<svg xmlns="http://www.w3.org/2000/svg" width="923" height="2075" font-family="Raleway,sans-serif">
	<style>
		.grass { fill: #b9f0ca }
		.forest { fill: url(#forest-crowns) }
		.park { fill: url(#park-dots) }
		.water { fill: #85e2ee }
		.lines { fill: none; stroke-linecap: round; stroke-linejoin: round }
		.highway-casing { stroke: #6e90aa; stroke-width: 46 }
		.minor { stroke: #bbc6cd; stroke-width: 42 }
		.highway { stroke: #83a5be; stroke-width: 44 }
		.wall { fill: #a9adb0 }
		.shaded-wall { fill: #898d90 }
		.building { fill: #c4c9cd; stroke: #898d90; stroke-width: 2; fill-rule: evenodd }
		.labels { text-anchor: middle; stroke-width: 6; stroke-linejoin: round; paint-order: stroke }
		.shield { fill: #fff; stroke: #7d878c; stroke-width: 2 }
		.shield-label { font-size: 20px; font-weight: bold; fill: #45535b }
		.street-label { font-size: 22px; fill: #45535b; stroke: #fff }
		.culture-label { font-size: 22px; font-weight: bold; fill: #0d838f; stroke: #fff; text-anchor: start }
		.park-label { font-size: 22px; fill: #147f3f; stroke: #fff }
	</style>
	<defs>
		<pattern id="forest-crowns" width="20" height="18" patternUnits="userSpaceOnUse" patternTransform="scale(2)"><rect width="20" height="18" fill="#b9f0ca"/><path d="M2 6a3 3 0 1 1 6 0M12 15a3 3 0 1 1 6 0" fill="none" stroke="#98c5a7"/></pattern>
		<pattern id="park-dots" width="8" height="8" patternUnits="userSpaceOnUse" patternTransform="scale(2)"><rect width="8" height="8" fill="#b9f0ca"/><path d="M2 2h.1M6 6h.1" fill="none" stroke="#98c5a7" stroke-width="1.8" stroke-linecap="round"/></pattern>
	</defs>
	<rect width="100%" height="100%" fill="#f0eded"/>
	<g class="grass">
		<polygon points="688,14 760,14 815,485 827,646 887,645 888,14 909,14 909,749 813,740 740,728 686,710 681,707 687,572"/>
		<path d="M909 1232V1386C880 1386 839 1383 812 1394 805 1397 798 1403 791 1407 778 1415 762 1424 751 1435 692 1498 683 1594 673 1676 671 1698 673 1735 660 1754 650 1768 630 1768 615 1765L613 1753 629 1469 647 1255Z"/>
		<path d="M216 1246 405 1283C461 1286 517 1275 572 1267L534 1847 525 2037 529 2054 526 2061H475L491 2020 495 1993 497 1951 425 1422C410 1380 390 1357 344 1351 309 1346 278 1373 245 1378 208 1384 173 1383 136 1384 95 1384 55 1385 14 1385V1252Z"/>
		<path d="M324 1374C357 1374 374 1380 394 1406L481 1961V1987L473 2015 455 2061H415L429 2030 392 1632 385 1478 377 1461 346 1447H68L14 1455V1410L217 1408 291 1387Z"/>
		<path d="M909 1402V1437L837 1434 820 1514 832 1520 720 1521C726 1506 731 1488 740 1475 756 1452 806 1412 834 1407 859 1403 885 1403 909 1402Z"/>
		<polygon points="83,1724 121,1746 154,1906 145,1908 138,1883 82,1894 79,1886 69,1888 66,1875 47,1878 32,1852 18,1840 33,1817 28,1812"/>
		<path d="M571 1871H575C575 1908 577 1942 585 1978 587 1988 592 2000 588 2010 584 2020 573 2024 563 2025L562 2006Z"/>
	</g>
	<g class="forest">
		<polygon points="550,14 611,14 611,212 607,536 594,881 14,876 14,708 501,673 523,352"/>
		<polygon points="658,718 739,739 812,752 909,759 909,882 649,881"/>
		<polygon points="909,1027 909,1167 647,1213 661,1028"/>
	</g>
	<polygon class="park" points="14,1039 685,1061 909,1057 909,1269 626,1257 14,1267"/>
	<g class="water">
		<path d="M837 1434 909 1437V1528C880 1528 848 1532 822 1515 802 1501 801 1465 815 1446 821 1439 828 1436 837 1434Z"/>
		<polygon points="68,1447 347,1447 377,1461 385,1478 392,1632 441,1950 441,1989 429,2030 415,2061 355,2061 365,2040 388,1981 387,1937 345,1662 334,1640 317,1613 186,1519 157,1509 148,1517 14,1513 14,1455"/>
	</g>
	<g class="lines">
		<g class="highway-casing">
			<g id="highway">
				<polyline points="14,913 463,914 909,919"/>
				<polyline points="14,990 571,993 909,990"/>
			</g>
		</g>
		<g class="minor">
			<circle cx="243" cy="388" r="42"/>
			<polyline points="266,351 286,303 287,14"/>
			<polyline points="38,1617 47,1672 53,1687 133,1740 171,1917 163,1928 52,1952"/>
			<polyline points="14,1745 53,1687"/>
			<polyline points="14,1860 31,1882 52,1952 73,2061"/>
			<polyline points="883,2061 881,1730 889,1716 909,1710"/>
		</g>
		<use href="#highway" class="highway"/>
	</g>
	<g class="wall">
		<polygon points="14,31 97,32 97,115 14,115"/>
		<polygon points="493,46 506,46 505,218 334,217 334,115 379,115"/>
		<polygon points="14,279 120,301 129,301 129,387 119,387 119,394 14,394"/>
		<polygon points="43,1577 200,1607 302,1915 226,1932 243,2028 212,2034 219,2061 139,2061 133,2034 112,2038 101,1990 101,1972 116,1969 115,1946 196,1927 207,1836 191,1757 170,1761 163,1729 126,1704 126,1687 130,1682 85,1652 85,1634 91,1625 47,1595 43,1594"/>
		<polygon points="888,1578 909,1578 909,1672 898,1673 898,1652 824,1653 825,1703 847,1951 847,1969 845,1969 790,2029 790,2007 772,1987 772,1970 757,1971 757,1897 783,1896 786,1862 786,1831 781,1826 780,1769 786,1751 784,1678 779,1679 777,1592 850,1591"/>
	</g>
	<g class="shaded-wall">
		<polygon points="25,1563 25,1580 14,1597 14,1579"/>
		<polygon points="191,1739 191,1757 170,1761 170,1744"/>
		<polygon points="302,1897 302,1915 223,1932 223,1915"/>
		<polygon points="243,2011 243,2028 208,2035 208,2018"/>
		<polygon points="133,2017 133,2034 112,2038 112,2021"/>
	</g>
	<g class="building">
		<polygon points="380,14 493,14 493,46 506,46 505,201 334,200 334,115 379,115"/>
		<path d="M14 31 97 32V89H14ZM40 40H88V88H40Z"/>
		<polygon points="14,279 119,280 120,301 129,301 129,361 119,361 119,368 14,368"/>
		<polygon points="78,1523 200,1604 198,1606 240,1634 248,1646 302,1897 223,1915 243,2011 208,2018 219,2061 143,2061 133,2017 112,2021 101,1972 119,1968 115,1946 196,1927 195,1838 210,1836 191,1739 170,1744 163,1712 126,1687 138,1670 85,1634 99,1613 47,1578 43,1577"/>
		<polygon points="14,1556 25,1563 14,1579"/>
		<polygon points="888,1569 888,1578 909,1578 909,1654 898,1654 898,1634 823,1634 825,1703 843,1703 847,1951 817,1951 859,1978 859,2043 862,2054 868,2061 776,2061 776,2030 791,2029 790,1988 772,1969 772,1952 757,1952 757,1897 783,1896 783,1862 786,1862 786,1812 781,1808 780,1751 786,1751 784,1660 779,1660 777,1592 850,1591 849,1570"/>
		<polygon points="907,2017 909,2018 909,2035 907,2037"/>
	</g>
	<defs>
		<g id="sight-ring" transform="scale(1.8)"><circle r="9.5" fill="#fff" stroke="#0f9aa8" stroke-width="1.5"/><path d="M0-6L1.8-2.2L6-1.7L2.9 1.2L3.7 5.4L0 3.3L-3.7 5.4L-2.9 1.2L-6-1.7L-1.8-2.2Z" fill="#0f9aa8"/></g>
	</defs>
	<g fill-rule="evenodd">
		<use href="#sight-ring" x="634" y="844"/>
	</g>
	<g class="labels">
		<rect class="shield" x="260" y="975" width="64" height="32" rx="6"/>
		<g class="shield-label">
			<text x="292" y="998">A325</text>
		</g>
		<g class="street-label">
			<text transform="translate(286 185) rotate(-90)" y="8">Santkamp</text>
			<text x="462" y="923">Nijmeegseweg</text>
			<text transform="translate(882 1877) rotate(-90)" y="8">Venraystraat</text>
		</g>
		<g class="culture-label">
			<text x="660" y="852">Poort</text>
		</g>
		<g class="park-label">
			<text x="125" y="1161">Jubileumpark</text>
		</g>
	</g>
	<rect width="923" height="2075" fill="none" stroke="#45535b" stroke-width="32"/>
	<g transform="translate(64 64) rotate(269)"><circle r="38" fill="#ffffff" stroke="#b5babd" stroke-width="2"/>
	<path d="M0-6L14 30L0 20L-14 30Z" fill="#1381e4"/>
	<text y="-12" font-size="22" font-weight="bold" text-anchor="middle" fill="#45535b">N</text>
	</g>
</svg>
* * * * *
▶ _What needs to be done_
Only the lines containing "labels" are needed; copy each of them from the data.

▶ _Response for this exercise_
		.labels { text-anchor: middle; stroke-width: 6; stroke-linejoin: round; paint-order: stroke }
	<g class="labels">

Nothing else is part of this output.